Задание a: Продублируй записи слово в слово, начиная со строки, в которой есть «phylum: Tracheophyta», и до самого конца записей, включая обе крайние строки.
------ Фрагмент текста
Я чувствовал себя зверем в зоопарке. "Похоже, ламы из Тьянгбоче
оказались все-таки правы, -- думал я. -- Бог Эвереста карает меня теперь".
Были неприятности и другого рода. Я получил немалую сумму денег от
"Юнайтед Пресс", да еще поступили щедрые дары от ряда городов и организаций
Индии, и мы могли жить уже не в такой бедности, как прежде. Одни относились
к этому с полным пониманием, но нашлись и завистники; некоторые говорили
даже, что Анг Ламу "зазналась" только потому, что она стала ходить с
зонтиком в дождь. Другая неприятность была связана с Лакпа Тшерингом, моим
советником. Не вдаваясь в подробности, скажу только, что он не
руководствовался моими интересами и наше сотрудничество кончилось. Была в
этой истории, однако, своя хорошая сторона -- его место занял Роби Митра,
целиком посвятивший себя моим делам. С тех пор своим неутомимым трудом,
добрыми советами и преданностью он сделал неизмеримо много, чтобы облегчить
мне жизнь и сделать ее счастливее.
Новый дом, который я купил, расположен на крутом склоне холма на
окраине Дарджилинга; отсюда открывается чудесный вид на Сикким и вечные
снега Канченджанги. Однако наш переезд состоялся не сразу, требовалось
кое-что достроить. Анг Ламу приходилось работать айя во многих английских
семьях. Она хорошо изучила западную меблировку и захотела обставить комнаты
по-современному, оборудовать кухню на европейский лад. Состоялось обычное
семейное препирательство, я говорил жене:
-- До сих пор у нас все шло хорошо. Не поднимай того, что тебе не по
силам. Лучше будем жить скромно.
Боюсь, однако, что это легче сказать, чем сделать. Даже по своему
собственному адресу, при моих ограниченных потребностях, мне приходилось
слышать упреки в связи с моей страстью коллекционировать вещи, собранные за
время многочисленных экспедиций и путешествий. "И что это он не избавится от
этого хлама, -- говорят некоторые. -- Превратил свой дом в музей какой-то".
Нет, мой дом не музей. Я храню в нем вещи, которые мне близки и дороги.
------------
------ Сохранённые записи
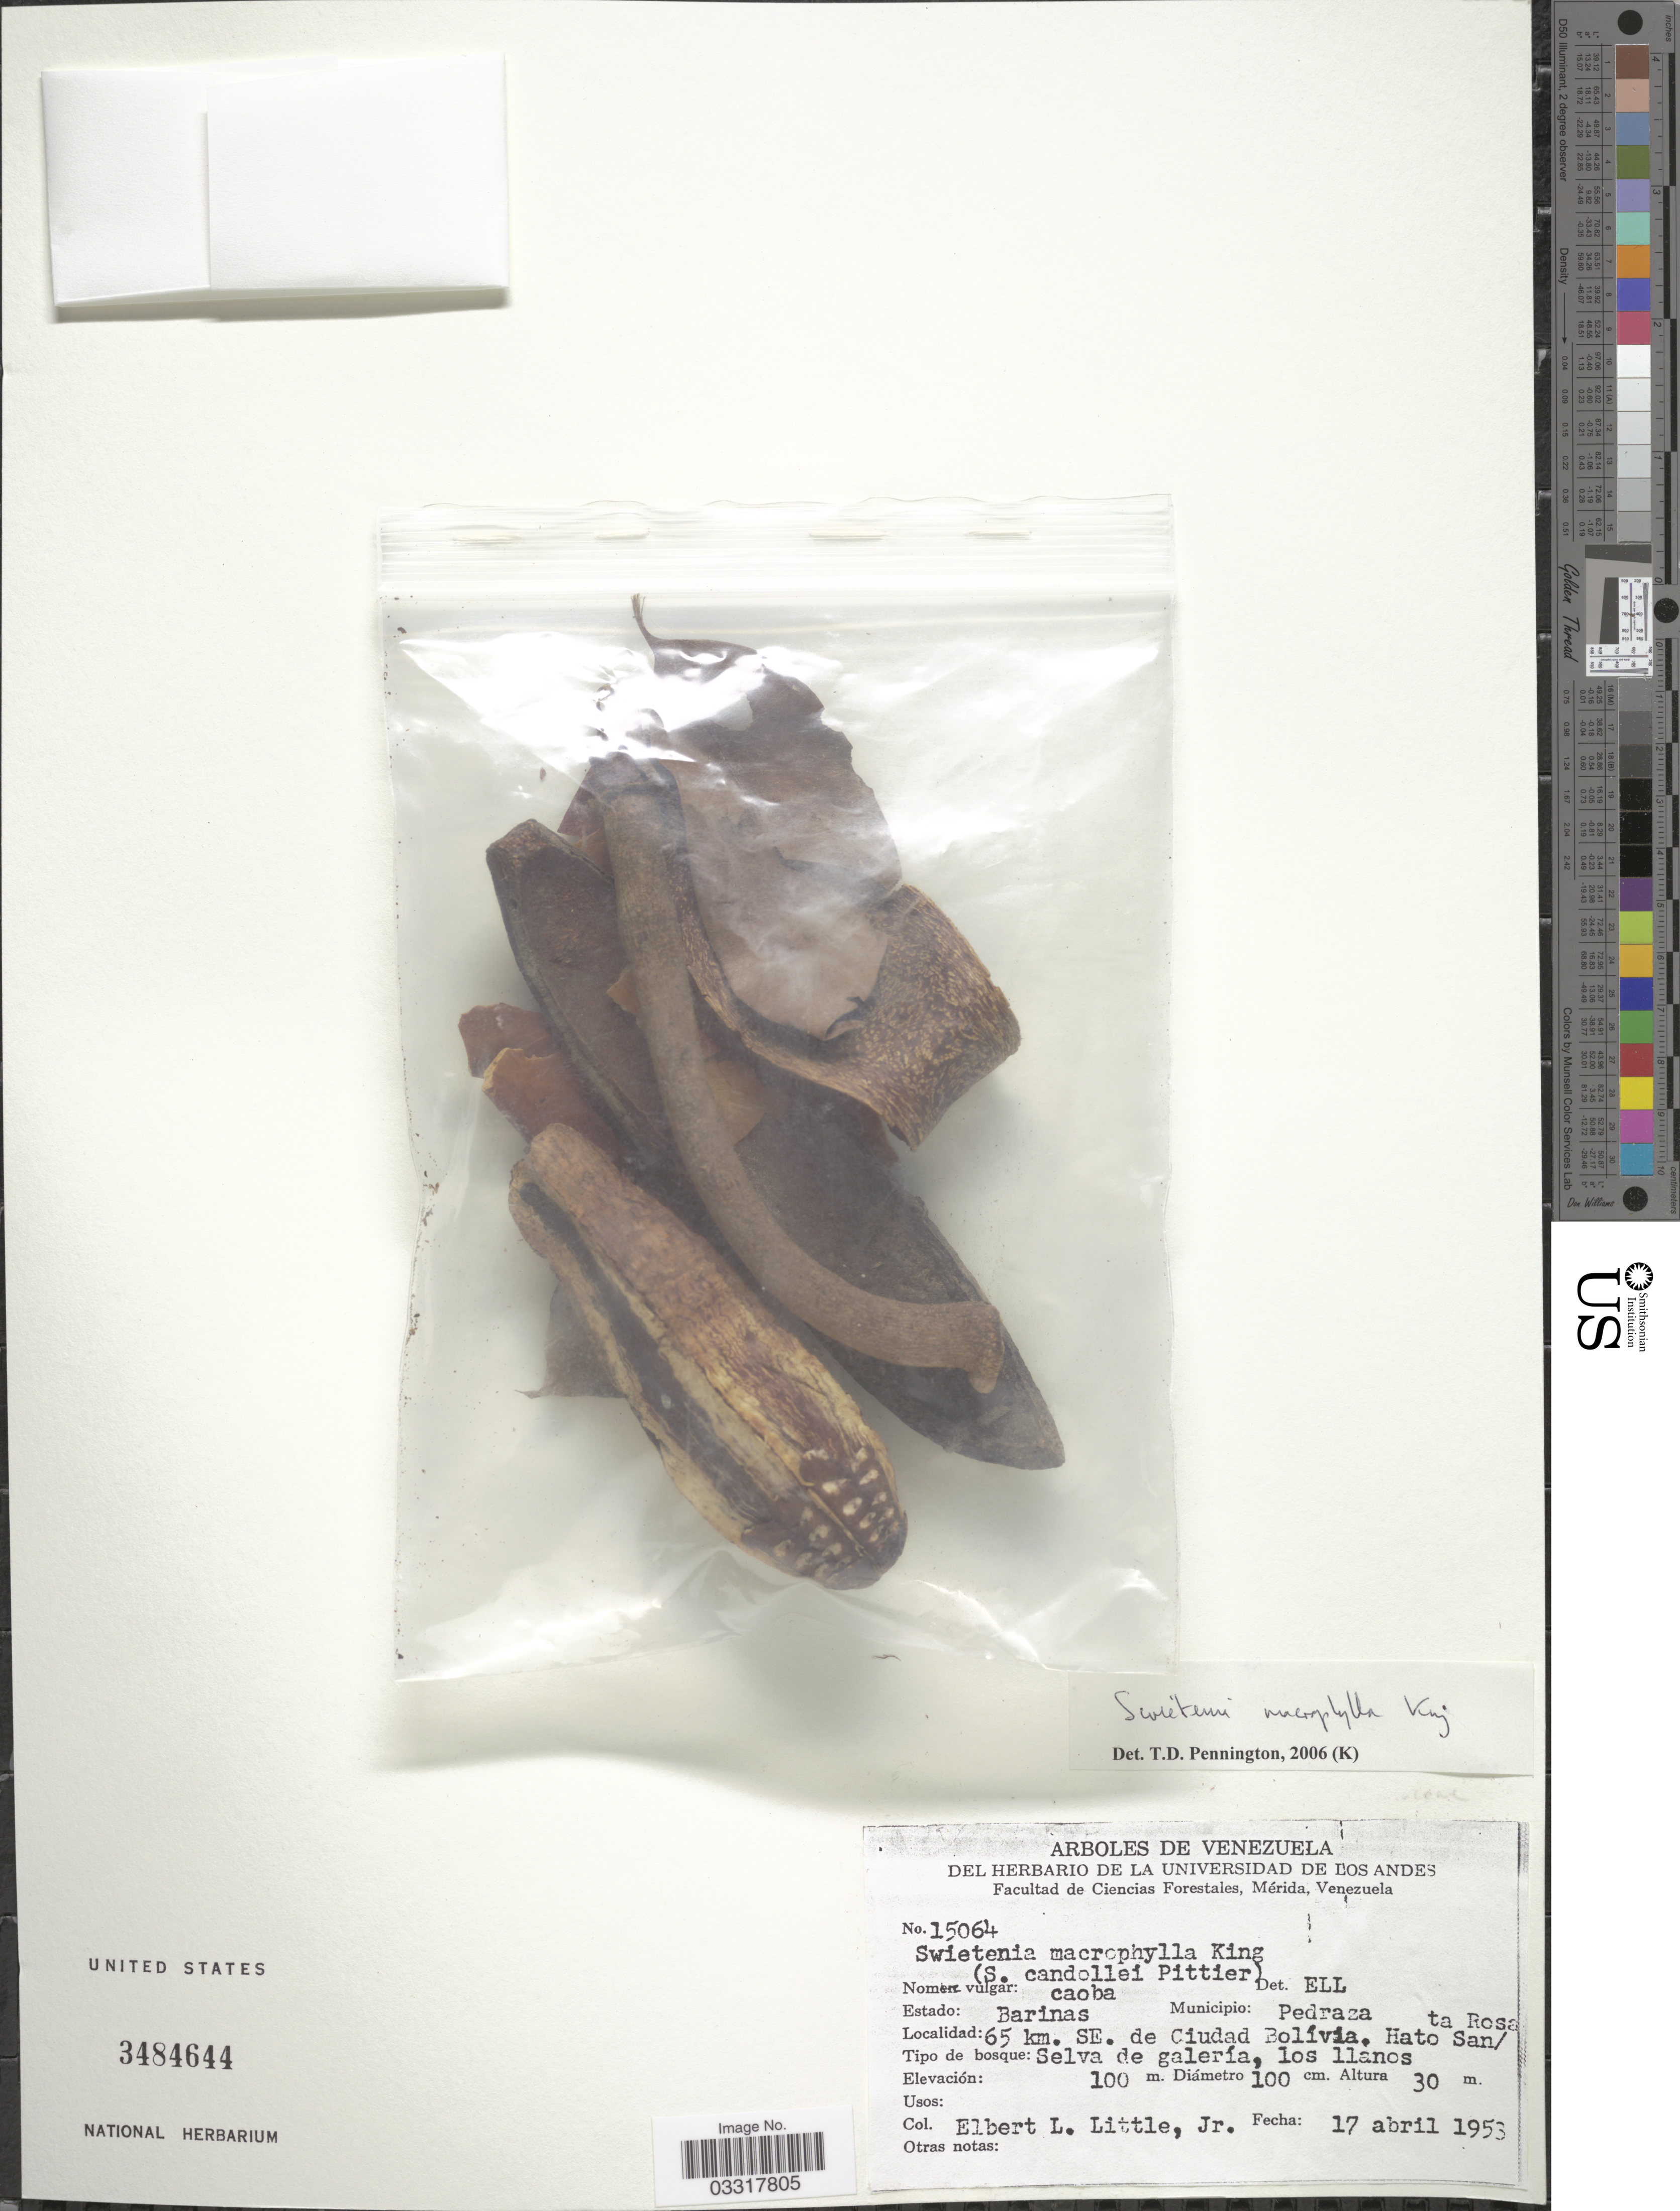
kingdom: Plantae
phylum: Tracheophyta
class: Magnoliopsida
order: Sapindales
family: Meliaceae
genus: Swietenia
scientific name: Swietenia macrophylla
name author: King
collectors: E. L. Little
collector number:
------------
Задание b: Подхвати отрывок о переезде в новый дом в Дарджилинге и семейных хлопотах и продолжи его с последнего приведённого предложения.

Ответ a:
phylum: Tracheophyta
class: Magnoliopsida
order: Sapindales
family: Meliaceae
genus: Swietenia
scientific name: Swietenia macrophylla
name author: King
collectors: E. L. Little
collector number:

Ответ b:
Дома у меня царит большое оживление. Помимо жены, дочерей и меня в нем
живут две мои племянницы (а теперь еще и мать). Их родители -- Ламу Кипа и
лама Нванг Ла, с которыми девушки переехали из Солу Кхумбу, поселились в
нашем старом доме в Тунг Сунг Басти; они часто бывают у меня в гостях,
причем Нванг Ла "заведует" специально оборудованной молельней в моем доме.
Почти ежедневно я получаю письма и даю интервью. Пасанг Пхутар и многие
другие родственники и друзья помогали мне перестроить дом, теперь они то и
дело заходят ко мне. Посетителей всегда много, когда десятки, а когда и
сотни, есть среди них старые друзья, а есть и совершенно незнакомые люди. Но
самый важный житель моего дома -- Гхангар, лхасский терьер ансо с его
многочисленным семейством. Единственный, кого вы не увидите в моей гостиной,
-- мой конь; он обитает в конюшне и усиленно торопится отъесться так, чтобы
потерять всякую надежду на успех на скачках.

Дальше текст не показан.